# JOB
Print the portion of the article about the Yasukuni Shrine documentary that starts at the words "The website niconico.com" and stops after "while watching videos.". Copy it word for word.
##### EXCERPT PROVIDED #####
Yasukuni Shrine film still relevant 10 years on
Published: May 02, 2018 10:18 PM
Director Li Ying, who lives in Japan, recalled the release of his documentary 10 years ago. 

"One by one the cinemas could not stand the pressure and canceled the premiere of Yasukuni."

During the trip to Japan last week, I attended a meeting in an office of Japan's Niconico, a Japanese video sharing service on the web. One of the topics of the meeting was related to the first documentary on this subject since the end of World War II.

In the office of the website, public relations manager Keizo Yoshikawa told me that on August 15 - Japan's surrender day - 2015, they uploaded the film on their newly started online documentary channel. To ensure company's safety, they said they spent tens of millions of yen on security. Some right-wing organizations had sent them warnings.

The website niconico.com uploads more than 6,000 digital videos every day and has more than 60 million members in Japan, 90 percent of whom are between 20 to 35 years old. The company uses special technology to allow viewers to write their reviews while watching videos.
##### RECORD SET #####
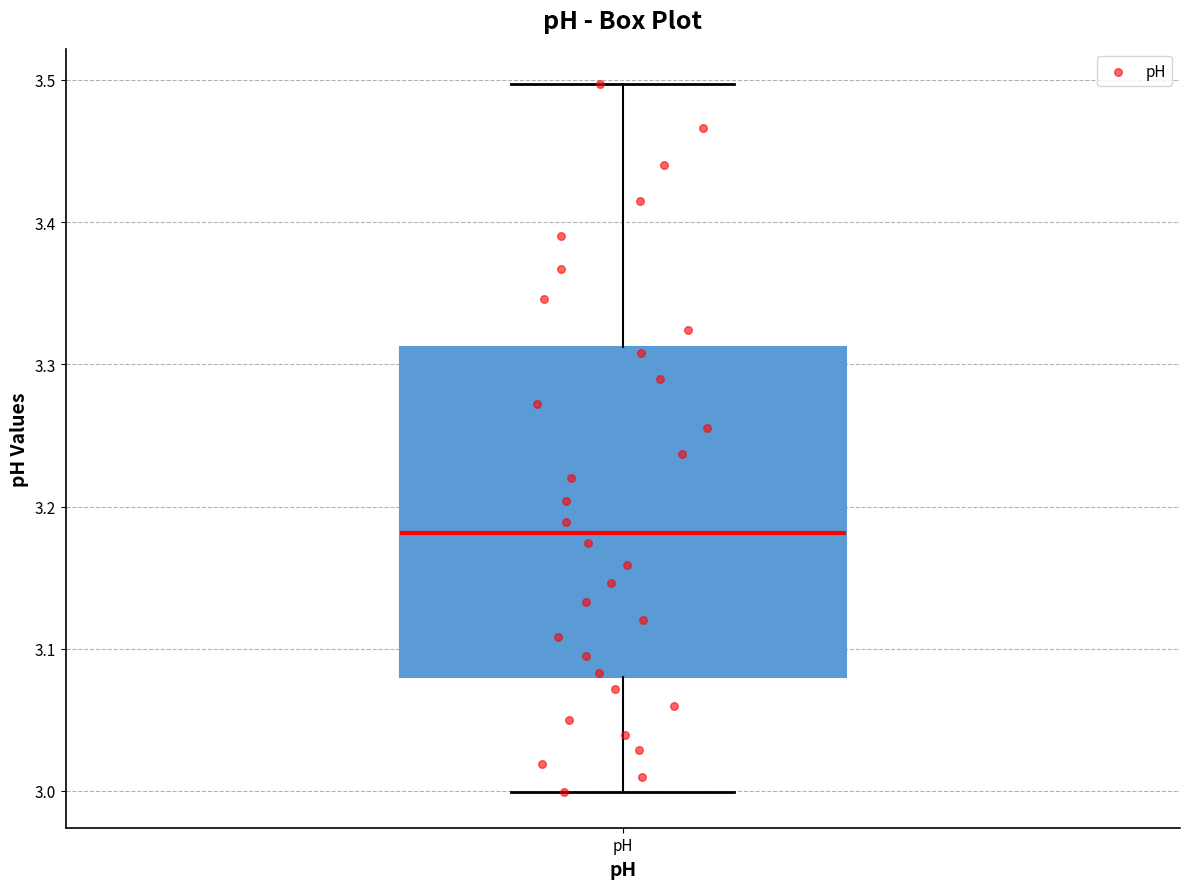

Read this box plot against the y-axis: the position of the median line, the range covered by the box, and the ends of both whiskers. The values are not printed on the chart, so give them approximately, as read against the axis.

median 3.18, box 3.08 to 3.31, whiskers 3.00 to 3.50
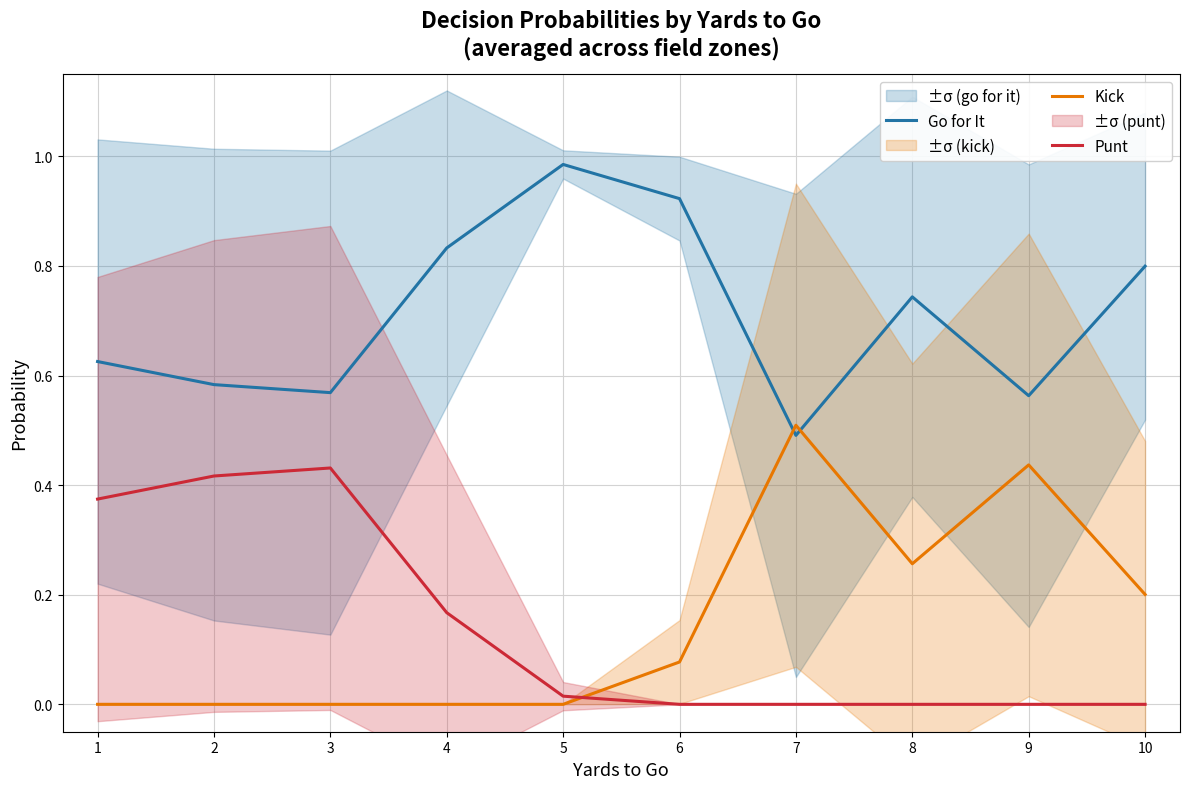

True or false: Go for It has more than 1 interior local peaks.

True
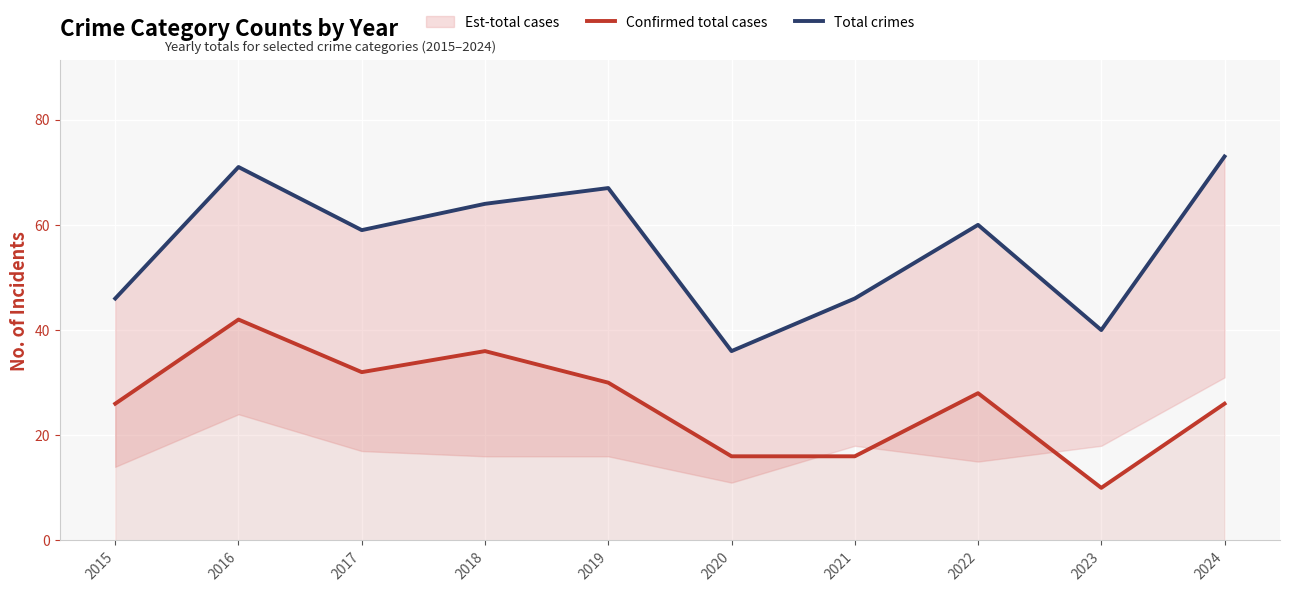

What is the approximate value of Confirmed total cases at 2022?

28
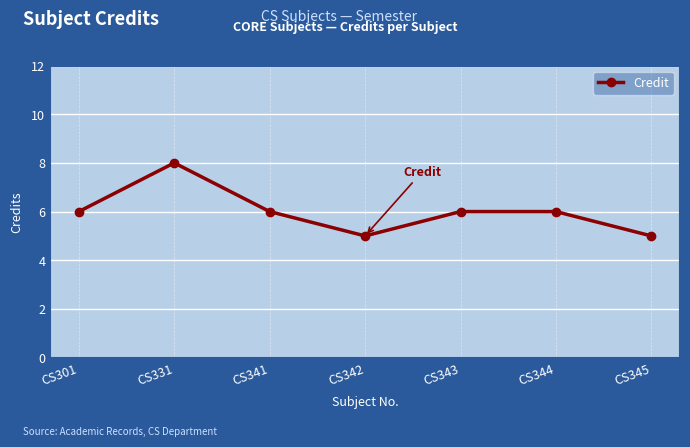

What is the difference between the maximum and minimum values?

3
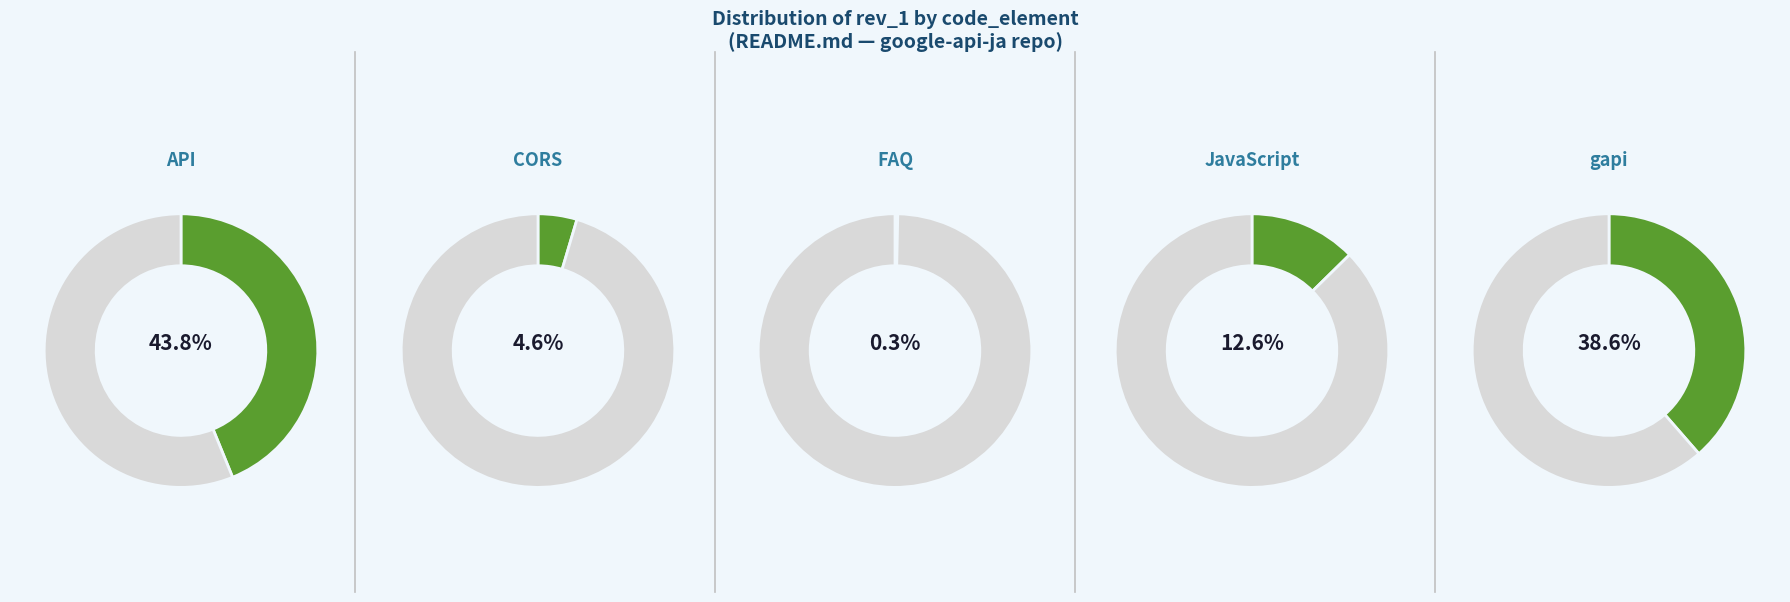

To the nearest percent, what is the combined percentage of API and CORS?

48%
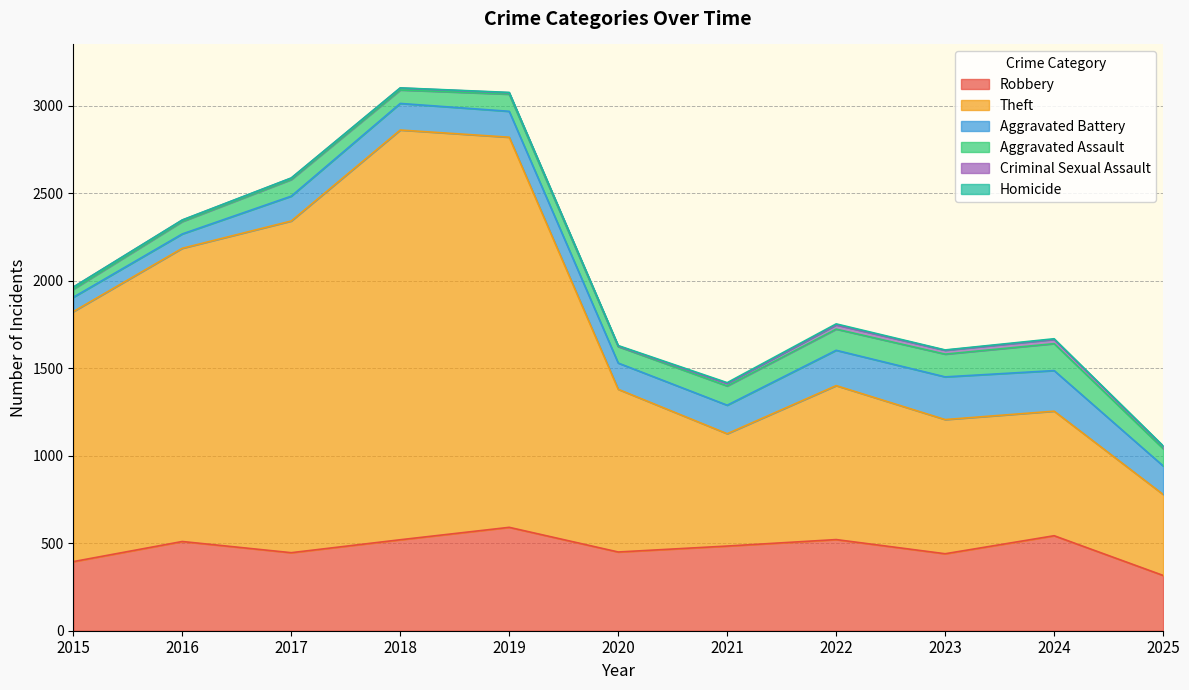

What is the difference between the Criminal Sexual Assault values at 2024 and 2020?

21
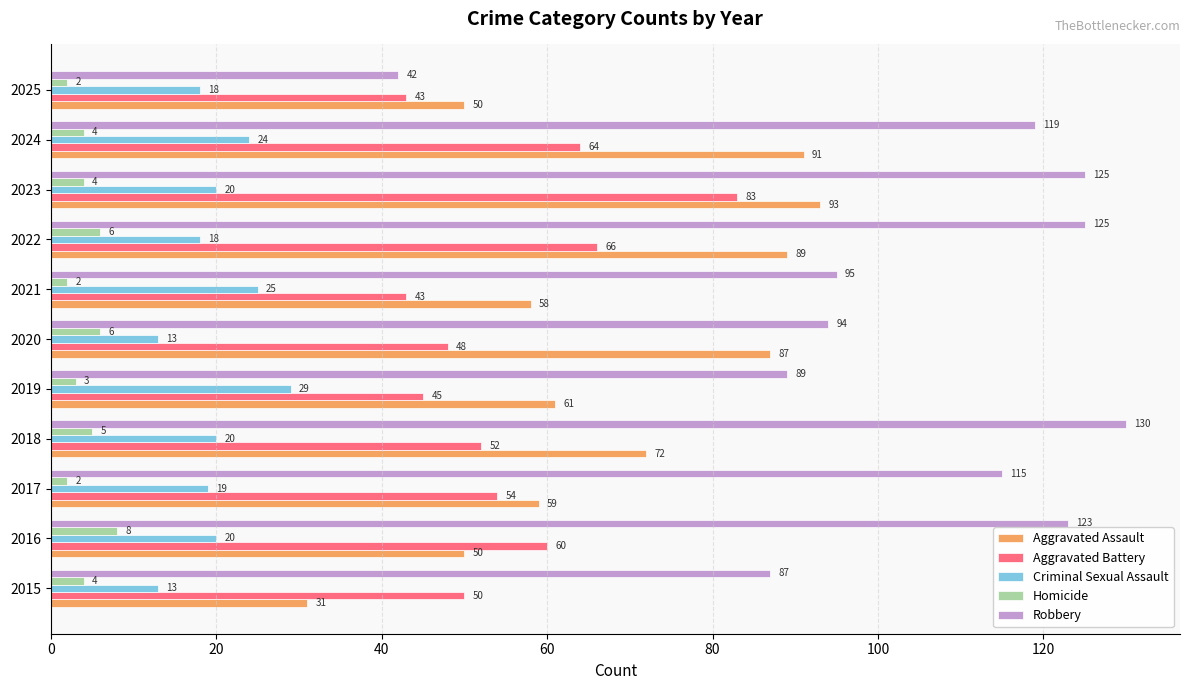

Rank the series by their maximum value, from highest to lowest.

Robbery, Aggravated Assault, Aggravated Battery, Criminal Sexual Assault, Homicide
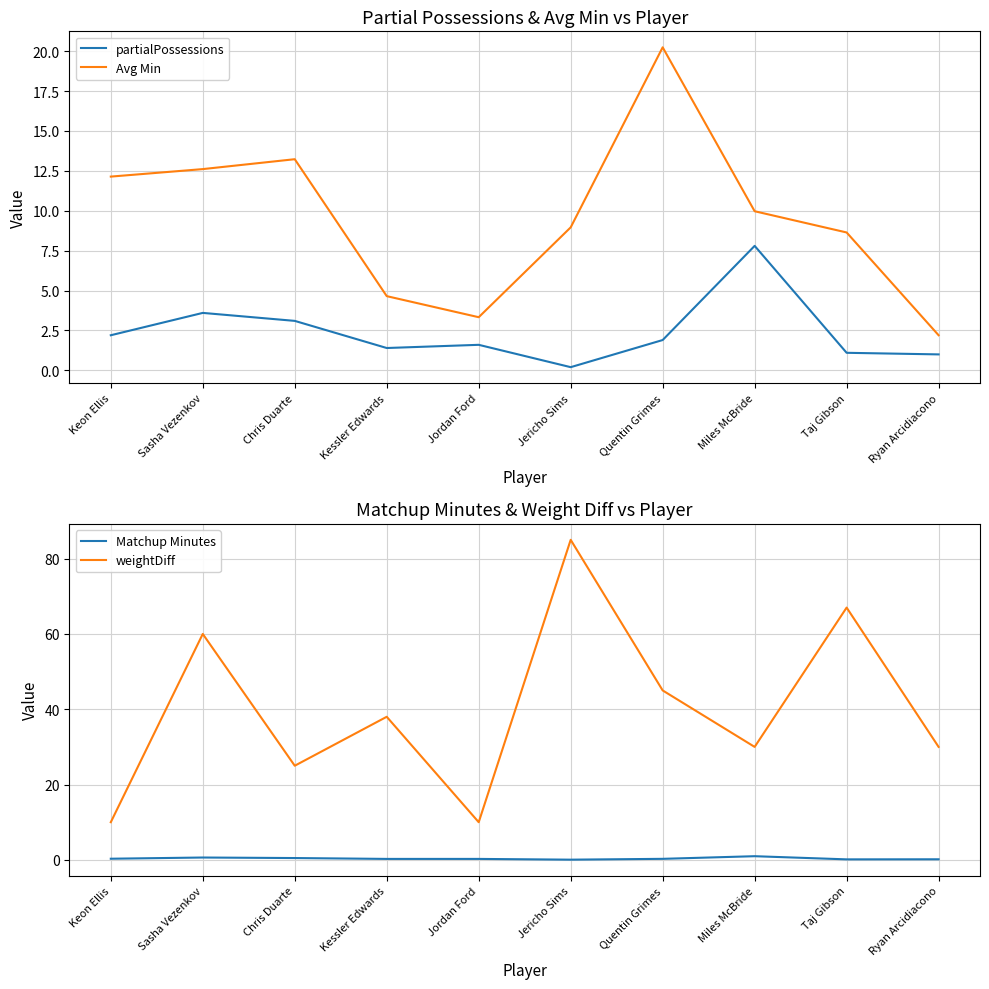

Reading left to right, what are all the values shown in this chart?

partialPossessions: 2.2	3.6	3.1	1.4	1.6	0.2	1.9	7.8	1.1	1.0
Avg Min: 12.1	12.6	13.2	4.7	3.3	9.0	20.2	10.0	8.6	2.2
Matchup Minutes: 0.3	0.6	0.5	0.2	0.2	0.1	0.3	1.0	0.1	0.1
weightDiff: 10.0	60.0	25.0	38.0	10.0	85.0	45.0	30.0	67.0	30.0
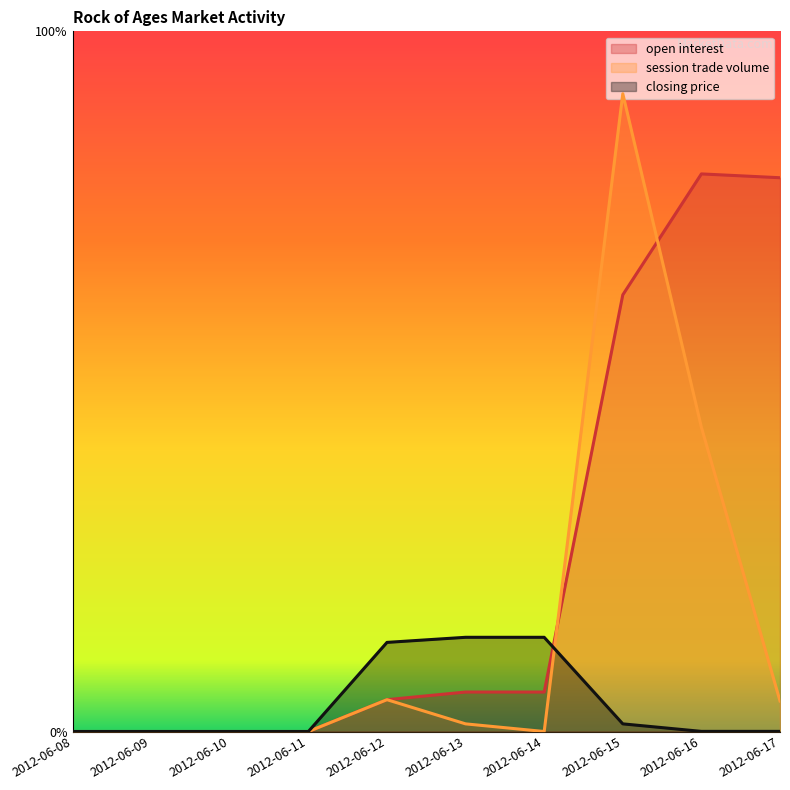

Which series has the widest spread of values?

session trade volume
#####
# REPLY TO THE EXERCISE
The website niconico.com uploads more than 6,000 digital videos every day and has more than 60 million members in Japan, 90 percent of whom are between 20 to 35 years old. The company uses special technology to allow viewers to write their reviews while watching videos.